## About this task
What you hand back must match the records word for word, with no pictures.

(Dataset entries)

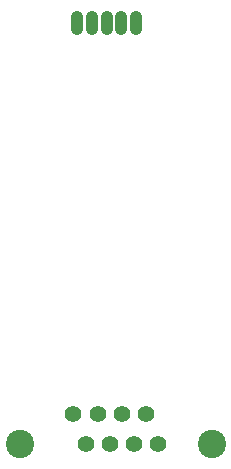
<source format=gbr>
G04 EAGLE Gerber X2 export*
%TF.Part,Single*%
%TF.FileFunction,Copper,L2,Bot,Mixed*%
%TF.FilePolarity,Positive*%
%TF.GenerationSoftware,Autodesk,EAGLE,8.7.0*%
%TF.CreationDate,2018-04-05T02:51:55Z*%
G75*
%MOMM*%
%FSLAX34Y34*%
%LPD*%
%AMOC8*
5,1,8,0,0,1.08239X$1,22.5*%
G01*
%ADD10C,1.008000*%
%ADD11C,1.422400*%
%ADD12C,2.400000*%


D10*
X408286Y429680D02*
X408286Y439760D01*
X395786Y439760D02*
X395786Y429680D01*
X383286Y429680D02*
X383286Y439760D01*
X370786Y439760D02*
X370786Y429680D01*
X358286Y429680D02*
X358286Y439760D01*
D11*
X355300Y104000D03*
X365500Y78600D03*
X375700Y104000D03*
X385900Y78600D03*
X396100Y104000D03*
X406300Y78600D03*
X416500Y104000D03*
X426700Y78600D03*
D12*
X309750Y78600D03*
X472250Y78600D03*
M02*

</source>
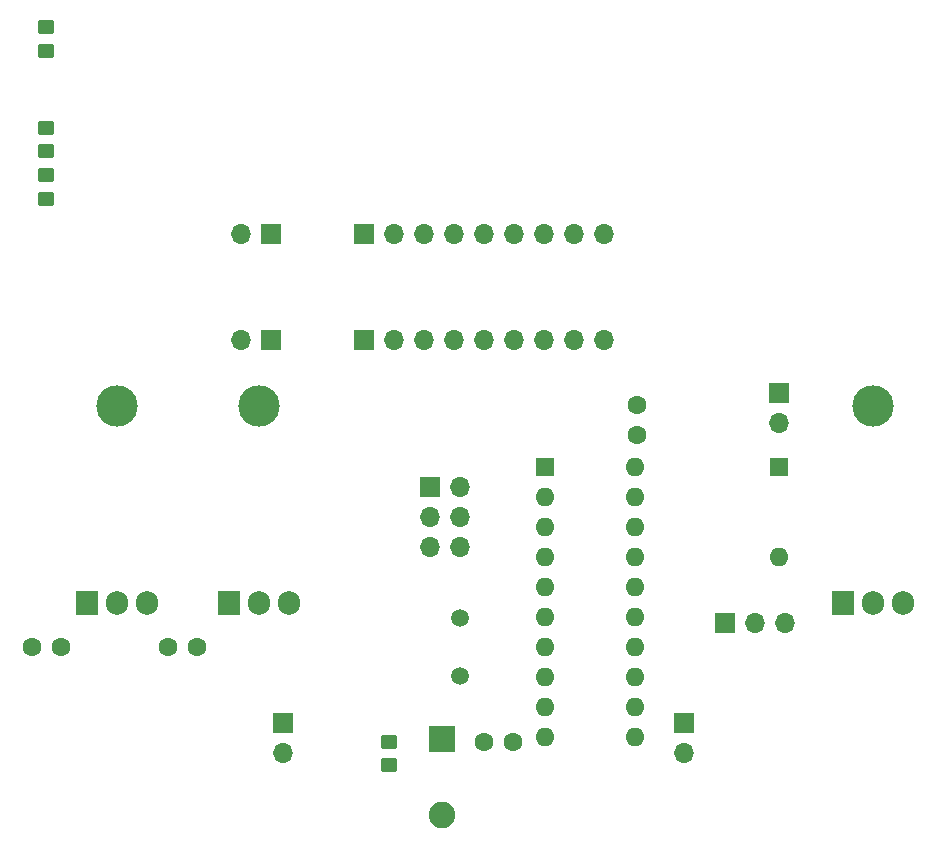
<source format=gbr>
%TF.GenerationSoftware,KiCad,Pcbnew,8.0.8*%
%TF.CreationDate,2025-07-28T16:06:37+02:00*%
%TF.ProjectId,Linefollower Wz.4,4c696e65-666f-46c6-9c6f-77657220577a,4.1*%
%TF.SameCoordinates,Original*%
%TF.FileFunction,Soldermask,Top*%
%TF.FilePolarity,Negative*%
%FSLAX46Y46*%
G04 Gerber Fmt 4.6, Leading zero omitted, Abs format (unit mm)*
G04 Created by KiCad (PCBNEW 8.0.8) date 2025-07-28 16:06:37*
%MOMM*%
%LPD*%
G01*
G04 APERTURE LIST*
G04 Aperture macros list*
%AMRoundRect*
0 Rectangle with rounded corners*
0 $1 Rounding radius*
0 $2 $3 $4 $5 $6 $7 $8 $9 X,Y pos of 4 corners*
0 Add a 4 corners polygon primitive as box body*
4,1,4,$2,$3,$4,$5,$6,$7,$8,$9,$2,$3,0*
0 Add four circle primitives for the rounded corners*
1,1,$1+$1,$2,$3*
1,1,$1+$1,$4,$5*
1,1,$1+$1,$6,$7*
1,1,$1+$1,$8,$9*
0 Add four rect primitives between the rounded corners*
20,1,$1+$1,$2,$3,$4,$5,0*
20,1,$1+$1,$4,$5,$6,$7,0*
20,1,$1+$1,$6,$7,$8,$9,0*
20,1,$1+$1,$8,$9,$2,$3,0*%
G04 Aperture macros list end*
%ADD10RoundRect,0.250000X0.450000X-0.350000X0.450000X0.350000X-0.450000X0.350000X-0.450000X-0.350000X0*%
%ADD11R,1.700000X1.700000*%
%ADD12O,1.700000X1.700000*%
%ADD13C,1.600000*%
%ADD14C,1.500000*%
%ADD15R,2.250000X2.250000*%
%ADD16C,2.250000*%
%ADD17C,3.500000*%
%ADD18R,1.905000X2.000000*%
%ADD19O,1.905000X2.000000*%
%ADD20R,1.600000X1.600000*%
%ADD21O,1.600000X1.600000*%
%ADD22RoundRect,0.250000X-0.450000X0.350000X-0.450000X-0.350000X0.450000X-0.350000X0.450000X0.350000X0*%
G04 APERTURE END LIST*
D10*
%TO.C,R3*%
X87990000Y-72525000D03*
X87990000Y-70525000D03*
%TD*%
%TO.C,R4*%
X87990000Y-81025000D03*
X87990000Y-79025000D03*
%TD*%
D11*
%TO.C,J3*%
X114840000Y-97000000D03*
D12*
X117380000Y-97000000D03*
X119920000Y-97000000D03*
X122460000Y-97000000D03*
X125000000Y-97000000D03*
X127540000Y-97000000D03*
X130080000Y-97000000D03*
X132620000Y-97000000D03*
X135160000Y-97000000D03*
%TD*%
D11*
%TO.C,J4*%
X107000000Y-88000000D03*
D12*
X104460000Y-88000000D03*
%TD*%
D13*
%TO.C,C4*%
X125000000Y-131000000D03*
X127500000Y-131000000D03*
%TD*%
D14*
%TO.C,Y1*%
X123000000Y-120550000D03*
X123000000Y-125430000D03*
%TD*%
D11*
%TO.C,12V*%
X150000000Y-101460000D03*
D12*
X150000000Y-104000000D03*
%TD*%
D13*
%TO.C,C2*%
X89250000Y-123000000D03*
X86750000Y-123000000D03*
%TD*%
D11*
%TO.C,M1*%
X108000000Y-129460000D03*
D12*
X108000000Y-132000000D03*
%TD*%
D11*
%TO.C,J5*%
X107000000Y-97000000D03*
D12*
X104460000Y-97000000D03*
%TD*%
D15*
%TO.C,SW2*%
X121500000Y-130750000D03*
D16*
X121500000Y-137250000D03*
%TD*%
D17*
%TO.C,Q1*%
X106000000Y-102570000D03*
D18*
X103460000Y-119230000D03*
D19*
X106000000Y-119230000D03*
X108540000Y-119230000D03*
%TD*%
D20*
%TO.C,SW1*%
X150000000Y-107732500D03*
D21*
X150000000Y-115352500D03*
%TD*%
D13*
%TO.C,C3*%
X100750000Y-123000000D03*
X98250000Y-123000000D03*
%TD*%
D17*
%TO.C,Q2*%
X158000000Y-102570000D03*
D18*
X155460000Y-119230000D03*
D19*
X158000000Y-119230000D03*
X160540000Y-119230000D03*
%TD*%
D17*
%TO.C,U10*%
X94000000Y-102570000D03*
D18*
X91460000Y-119230000D03*
D19*
X94000000Y-119230000D03*
X96540000Y-119230000D03*
%TD*%
D20*
%TO.C,U11*%
X130200000Y-107760000D03*
D21*
X130200000Y-110300000D03*
X130200000Y-112840000D03*
X130200000Y-115380000D03*
X130200000Y-117920000D03*
X130200000Y-120460000D03*
X130200000Y-123000000D03*
X130200000Y-125540000D03*
X130200000Y-128080000D03*
X130200000Y-130620000D03*
X137820000Y-130620000D03*
X137820000Y-128080000D03*
X137820000Y-125540000D03*
X137820000Y-123000000D03*
X137820000Y-120460000D03*
X137820000Y-117920000D03*
X137820000Y-115380000D03*
X137820000Y-112840000D03*
X137820000Y-110300000D03*
X137820000Y-107760000D03*
%TD*%
D11*
%TO.C,ICSP1*%
X120460000Y-109475000D03*
D12*
X123000000Y-109475000D03*
X120460000Y-112015000D03*
X123000000Y-112015000D03*
X120460000Y-114555000D03*
X123000000Y-114555000D03*
%TD*%
D11*
%TO.C,M2*%
X142000000Y-129460000D03*
D12*
X142000000Y-132000000D03*
%TD*%
D22*
%TO.C,R1*%
X117000000Y-131000000D03*
X117000000Y-133000000D03*
%TD*%
D10*
%TO.C,R2*%
X87990000Y-85025000D03*
X87990000Y-83025000D03*
%TD*%
D11*
%TO.C,J1*%
X114840000Y-88000000D03*
D12*
X117380000Y-88000000D03*
X119920000Y-88000000D03*
X122460000Y-88000000D03*
X125000000Y-88000000D03*
X127540000Y-88000000D03*
X130080000Y-88000000D03*
X132620000Y-88000000D03*
X135160000Y-88000000D03*
%TD*%
D13*
%TO.C,C1*%
X138000000Y-105000000D03*
X138000000Y-102500000D03*
%TD*%
D11*
%TO.C,S1*%
X145475000Y-120975000D03*
D12*
X148015000Y-120975000D03*
X150555000Y-120975000D03*
%TD*%
M02*

</source>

## Written response
<source format=gbr>
G04 EAGLE Gerber X2 export*
%TF.Part,Single*%
%TF.FileFunction,Copper,L2,Bot,Mixed*%
%TF.FilePolarity,Positive*%
%TF.GenerationSoftware,Autodesk,EAGLE,8.7.0*%
%TF.CreationDate,2018-04-05T02:51:55Z*%
G75*
%MOMM*%
%FSLAX34Y34*%
%LPD*%
%AMOC8*
5,1,8,0,0,1.08239X$1,22.5*%
G01*
%ADD10C,1.008000*%
%ADD11C,1.422400*%
%ADD12C,2.400000*%


D10*
X408286Y429680D02*
X408286Y439760D01*
X395786Y439760D02*
X395786Y429680D01*
X383286Y429680D02*
X383286Y439760D01*
X370786Y439760D02*
X370786Y429680D01*
X358286Y429680D02*
X358286Y439760D01*
D11*
X355300Y104000D03*
X365500Y78600D03*
X375700Y104000D03*
X385900Y78600D03*
X396100Y104000D03*
X406300Y78600D03*
X416500Y104000D03*
X426700Y78600D03*
D12*
X309750Y78600D03*
X472250Y78600D03*
M02*

</source>
<source format=gbr>
%TF.GenerationSoftware,KiCad,Pcbnew,8.0.8*%
%TF.CreationDate,2025-07-28T16:06:37+02:00*%
%TF.ProjectId,Linefollower Wz.4,4c696e65-666f-46c6-9c6f-77657220577a,4.1*%
%TF.SameCoordinates,Original*%
%TF.FileFunction,Soldermask,Top*%
%TF.FilePolarity,Negative*%
%FSLAX46Y46*%
G04 Gerber Fmt 4.6, Leading zero omitted, Abs format (unit mm)*
G04 Created by KiCad (PCBNEW 8.0.8) date 2025-07-28 16:06:37*
%MOMM*%
%LPD*%
G01*
G04 APERTURE LIST*
G04 Aperture macros list*
%AMRoundRect*
0 Rectangle with rounded corners*
0 $1 Rounding radius*
0 $2 $3 $4 $5 $6 $7 $8 $9 X,Y pos of 4 corners*
0 Add a 4 corners polygon primitive as box body*
4,1,4,$2,$3,$4,$5,$6,$7,$8,$9,$2,$3,0*
0 Add four circle primitives for the rounded corners*
1,1,$1+$1,$2,$3*
1,1,$1+$1,$4,$5*
1,1,$1+$1,$6,$7*
1,1,$1+$1,$8,$9*
0 Add four rect primitives between the rounded corners*
20,1,$1+$1,$2,$3,$4,$5,0*
20,1,$1+$1,$4,$5,$6,$7,0*
20,1,$1+$1,$6,$7,$8,$9,0*
20,1,$1+$1,$8,$9,$2,$3,0*%
G04 Aperture macros list end*
%ADD10RoundRect,0.250000X0.450000X-0.350000X0.450000X0.350000X-0.450000X0.350000X-0.450000X-0.350000X0*%
%ADD11R,1.700000X1.700000*%
%ADD12O,1.700000X1.700000*%
%ADD13C,1.600000*%
%ADD14C,1.500000*%
%ADD15R,2.250000X2.250000*%
%ADD16C,2.250000*%
%ADD17C,3.500000*%
%ADD18R,1.905000X2.000000*%
%ADD19O,1.905000X2.000000*%
%ADD20R,1.600000X1.600000*%
%ADD21O,1.600000X1.600000*%
%ADD22RoundRect,0.250000X-0.450000X0.350000X-0.450000X-0.350000X0.450000X-0.350000X0.450000X0.350000X0*%
G04 APERTURE END LIST*
D10*
%TO.C,R3*%
X87990000Y-72525000D03*
X87990000Y-70525000D03*
%TD*%
%TO.C,R4*%
X87990000Y-81025000D03*
X87990000Y-79025000D03*
%TD*%
D11*
%TO.C,J3*%
X114840000Y-97000000D03*
D12*
X117380000Y-97000000D03*
X119920000Y-97000000D03*
X122460000Y-97000000D03*
X125000000Y-97000000D03*
X127540000Y-97000000D03*
X130080000Y-97000000D03*
X132620000Y-97000000D03*
X135160000Y-97000000D03*
%TD*%
D11*
%TO.C,J4*%
X107000000Y-88000000D03*
D12*
X104460000Y-88000000D03*
%TD*%
D13*
%TO.C,C4*%
X125000000Y-131000000D03*
X127500000Y-131000000D03*
%TD*%
D14*
%TO.C,Y1*%
X123000000Y-120550000D03*
X123000000Y-125430000D03*
%TD*%
D11*
%TO.C,12V*%
X150000000Y-101460000D03*
D12*
X150000000Y-104000000D03*
%TD*%
D13*
%TO.C,C2*%
X89250000Y-123000000D03*
X86750000Y-123000000D03*
%TD*%
D11*
%TO.C,M1*%
X108000000Y-129460000D03*
D12*
X108000000Y-132000000D03*
%TD*%
D11*
%TO.C,J5*%
X107000000Y-97000000D03*
D12*
X104460000Y-97000000D03*
%TD*%
D15*
%TO.C,SW2*%
X121500000Y-130750000D03*
D16*
X121500000Y-137250000D03*
%TD*%
D17*
%TO.C,Q1*%
X106000000Y-102570000D03*
D18*
X103460000Y-119230000D03*
D19*
X106000000Y-119230000D03*
X108540000Y-119230000D03*
%TD*%
D20*
%TO.C,SW1*%
X150000000Y-107732500D03*
D21*
X150000000Y-115352500D03*
%TD*%
D13*
%TO.C,C3*%
X100750000Y-123000000D03*
X98250000Y-123000000D03*
%TD*%
D17*
%TO.C,Q2*%
X158000000Y-102570000D03*
D18*
X155460000Y-119230000D03*
D19*
X158000000Y-119230000D03*
X160540000Y-119230000D03*
%TD*%
D17*
%TO.C,U10*%
X94000000Y-102570000D03*
D18*
X91460000Y-119230000D03*
D19*
X94000000Y-119230000D03*
X96540000Y-119230000D03*
%TD*%
D20*
%TO.C,U11*%
X130200000Y-107760000D03*
D21*
X130200000Y-110300000D03*
X130200000Y-112840000D03*
X130200000Y-115380000D03*
X130200000Y-117920000D03*
X130200000Y-120460000D03*
X130200000Y-123000000D03*
X130200000Y-125540000D03*
X130200000Y-128080000D03*
X130200000Y-130620000D03*
X137820000Y-130620000D03*
X137820000Y-128080000D03*
X137820000Y-125540000D03*
X137820000Y-123000000D03*
X137820000Y-120460000D03*
X137820000Y-117920000D03*
X137820000Y-115380000D03*
X137820000Y-112840000D03*
X137820000Y-110300000D03*
X137820000Y-107760000D03*
%TD*%
D11*
%TO.C,ICSP1*%
X120460000Y-109475000D03*
D12*
X123000000Y-109475000D03*
X120460000Y-112015000D03*
X123000000Y-112015000D03*
X120460000Y-114555000D03*
X123000000Y-114555000D03*
%TD*%
D11*
%TO.C,M2*%
X142000000Y-129460000D03*
D12*
X142000000Y-132000000D03*
%TD*%
D22*
%TO.C,R1*%
X117000000Y-131000000D03*
X117000000Y-133000000D03*
%TD*%
D10*
%TO.C,R2*%
X87990000Y-85025000D03*
X87990000Y-83025000D03*
%TD*%
D11*
%TO.C,J1*%
X114840000Y-88000000D03*
D12*
X117380000Y-88000000D03*
X119920000Y-88000000D03*
X122460000Y-88000000D03*
X125000000Y-88000000D03*
X127540000Y-88000000D03*
X130080000Y-88000000D03*
X132620000Y-88000000D03*
X135160000Y-88000000D03*
%TD*%
D13*
%TO.C,C1*%
X138000000Y-105000000D03*
X138000000Y-102500000D03*
%TD*%
D11*
%TO.C,S1*%
X145475000Y-120975000D03*
D12*
X148015000Y-120975000D03*
X150555000Y-120975000D03*
%TD*%
M02*

</source>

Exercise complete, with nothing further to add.